BRIEF:
Count the lines below that contain the string "blog". Reply with the number alone.

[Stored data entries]
- Opening Delimiter -
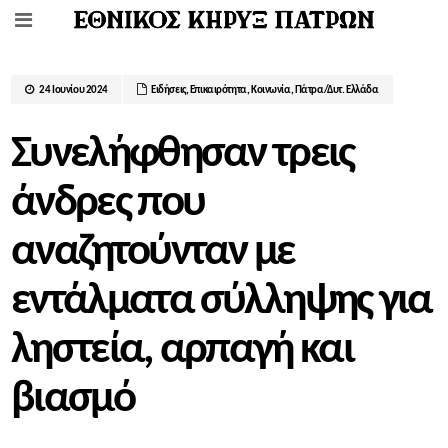
24 Ιουνίου 2024
Ειδήσεις
,
Επικαιρότητα
,
Κοινωνία
,
Πάτρα/Δυτ. Ελλάδα
Συνελήφθησαν τρεις
άνδρες που
αναζητούνταν με
εντάλματα σύλληψης για
ληστεία, αρπαγή και
βιασμό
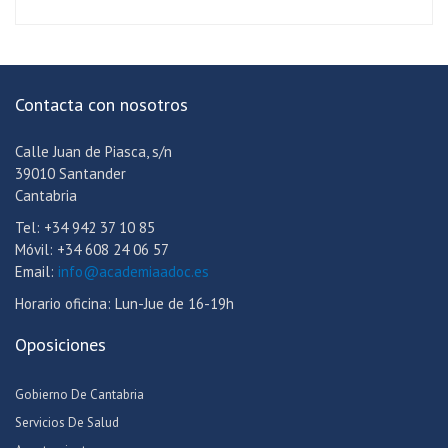
Contacta con nosotros
Calle Juan de Piasca, s/n
39010 Santander
Cantabria
Tel: +34 942 37 10 85
Móvil: +34 608 24 06 57
Email:
info@academiaadoc.es
Horario oficina: Lun-Jue de 16-19h
Oposiciones
Gobierno De Cantabria
Servicios De Salud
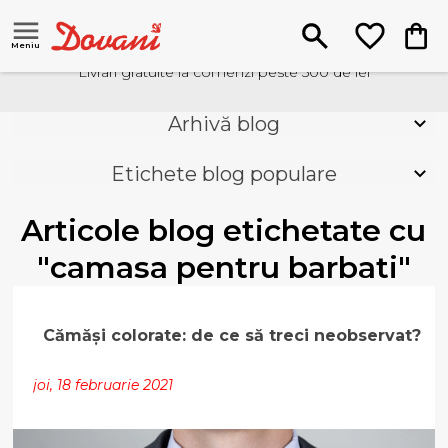
Meniu
Livrari gratuite la comenzi peste 500 de lei
Arhivă blog
Etichete blog populare
Articole blog etichetate cu
"camasa pentru barbati"
Cămăși colorate: de ce să treci neobservat?
joi, 18 februarie 2021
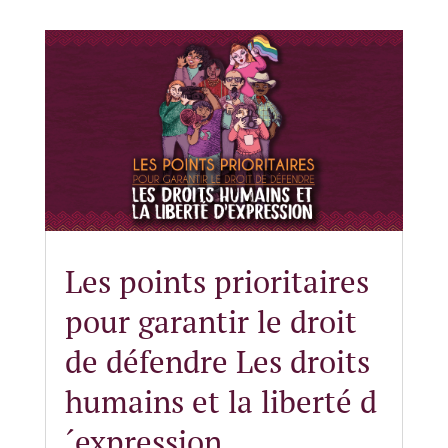
Les points prioritaires
pour garantir le droit
de défendre Les droits
humains et la liberté d
´expression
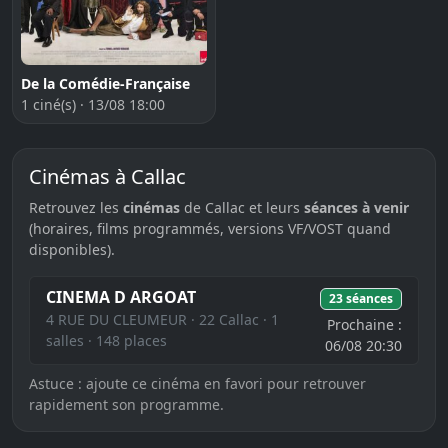
De la Comédie-Française
1 ciné(s) · 13/08 18:00
Cinémas à Callac
Retrouvez les
cinémas
de Callac et leurs
séances à venir
(horaires, films programmés, versions VF/VOST quand
disponibles).
CINEMA D ARGOAT
23 séances
4 RUE DU CLEUMEUR · 22 Callac · 1
Prochaine :
salles · 148 places
06/08 20:30
Astuce : ajoute ce cinéma en favori pour retrouver
rapidement son programme.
- Closing Delimiter -
OUTPUT FOR THIS EXERCISE:
3